André Lobão: E o descolamento do
PT dos governos estadual e municipal?
Sader: Bom, acho que isso era
absolutamente necessário. Não se fez anteriormente por razões de ordem
nacional, por indicação da direção nacional do PT. O governo Cabral foi um
instrumento das políticas sociais do governo federal no Rio de Janeiro, mas
depois mesmo essas políticas se deterioram muito. O governo perdeu o pique e,
com a crise do ano passado, se desprestigiou enormemente. Então, é um descolamento
obrigatório , tem lógica sim ter estado e ter saído do governo estadual.
André Lobão: O movimento de
manifestações iniciado em junho de 2013 também terá influência nessas eleições?

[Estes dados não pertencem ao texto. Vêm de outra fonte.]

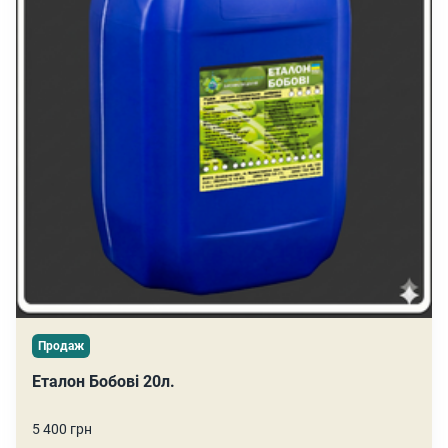
Продаж
Еталон Бобові 20л.
5 400 грн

Sader: Sim já tem. O próprio fato
da perda de prestigio do governo Cabral, que foi uma queda vertiginosa, é o
maior efeito desse movimento de junho. Principalmente das reações desastradas
feitas nessas manifestações por ordem do governador. Esse já foi o elemento
mais importante desse contexto. Foi o suficiente para deslocar o quadro que era
bem diferente antes de junho. Pode ser que usando o aparelho do estado em
alianças municipais eles consigam eventualmente consigam chegar ao segundo
turno, mas ninguém acredita que eles possam triunfar nas eleições com um
candidato e imagem relacionados ao Cabral.